Math is still very important – so is volume.

For example, a single content mill operator on the scale of a Western Content Lord can use free tools to create content as fast as human operators can enter it with a simple sentence of encouragement. The same team of 100 workers can enter 300 units per day.

They don’t write, they just ask ChatGPT. They can ask him to stuff keywords like a mofo and generate keywords for that matter too. Finally, the ChatGPT process (as one of many examples) will have API hooks to publish the output directly to WordPress or wherever the CMS Content Lord chooses.

When the AI-to-CMS platform integration is complete, the circle is complete: the Internet just talks to itself.

Race to the bottom

What Western Content Lord and its competitors don’t realize is how fast the race to the bottom is about to begin — and soon.

Google Adsense and every other ad network on the planet will recognize the flood and drop the amount it pays per click or view to almost nothing. And then nothing happens, but not before Google and the first known AI blacklist content mills. But most of them will appear very quickly. It will be easier for Google, for example, to create a safe list of well-known publishers supported by smart people.

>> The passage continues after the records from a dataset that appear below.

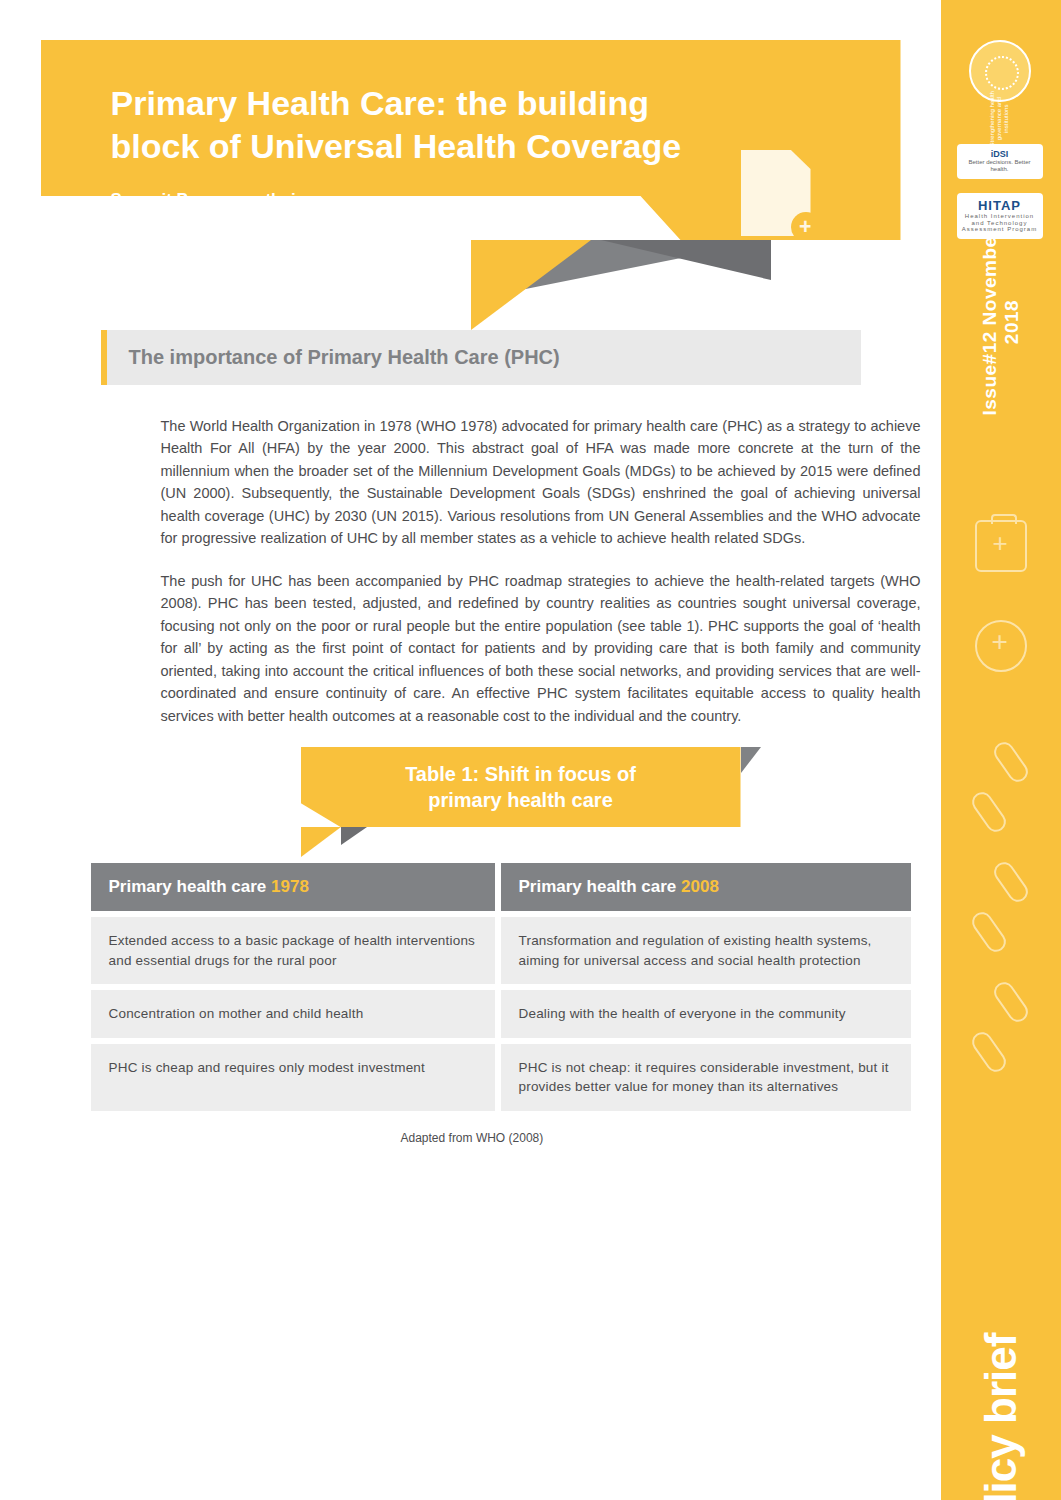Issue#12 November 2018
policy brief
Strengthening health
governance and
institutions
iDSIBetter decisions. Better health.
HITAPHealth Intervention and Technology Assessment Program
Primary Health Care: the building block of Universal Health Coverage
Supasit Pannarunothai
The importance of Primary Health Care (PHC)
The World Health Organization in 1978 (WHO 1978) advocated for primary health care (PHC) as a strategy to achieve Health For All (HFA) by the year 2000. This abstract goal of HFA was made more concrete at the turn of the millennium when the broader set of the Millennium Development Goals (MDGs) to be achieved by 2015 were defined (UN 2000). Subsequently, the Sustainable Development Goals (SDGs) enshrined the goal of achieving universal health coverage (UHC) by 2030 (UN 2015). Various resolutions from UN General Assemblies and the WHO advocate for progressive realization of UHC by all member states as a vehicle to achieve health related SDGs.
The push for UHC has been accompanied by PHC roadmap strategies to achieve the health-related targets (WHO 2008). PHC has been tested, adjusted, and redefined by country realities as countries sought universal coverage, focusing not only on the poor or rural people but the entire population (see table 1). PHC supports the goal of ‘health for all’ by acting as the first point of contact for patients and by providing care that is both family and community oriented, taking into account the critical influences of both these social networks, and providing services that are well-coordinated and ensure continuity of care. An effective PHC system facilitates equitable access to quality health services with better health outcomes at a reasonable cost to the individual and the country.
Table 1: Shift in focus of
primary health care
| Primary health care 1978 | Primary health care 2008 |
| --- | --- |
| Extended access to a basic package of health interventions and essential drugs for the rural poor | Transformation and regulation of existing health systems, aiming for universal access and social health protection |
| Concentration on mother and child health | Dealing with the health of everyone in the community |
| PHC is cheap and requires only modest investment | PHC is not cheap: it requires considerable investment, but it provides better value for money than its alternatives |
Adapted from WHO (2008)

great, do you think balance restored! Not much.

Keeping up with all the innovations in search that pull these IoS results down for you will cost Google money, billions of dollars in AI training, and significant, frequent retraining of the internet corpus. This corpus will be infected fast and furious, and how are the search giants paying for all these search innovations? Through advertising revenue.

Search advertising giants like Google can hold their noses and queue the results of the content mill because it is in their economic interest to do so. But what if the pool of “acceptable” content drops by 95 percent?

The exponential rate of internet degradation

We return to the subject of mathematics and volume and address the most important point: the information threat is an exponential problem. A series of mistakes created, then repeated by content mills over a decade, means that these problems are trained and reinforced from the internet corpus into the underlying AI language model.

It’s one thing to live in an age of fake news, partly because it’s obviously fake to most thinking people. When the Internet repeats a mistake often enough, it becomes a truth, and this is the most insidious coincidence of all.

Personally, I would have preferred to end this piece with some kind of “fight the power” message, but honestly, the cat’s out of the bag at this point. Content mills can be content with income per article measured in value plans over five years, which can be as little as .05 cents over time. But who cares, right? It’s free money. Hosting is cheap, CMS is free and passive income is worth the effort as long as there is advertising money.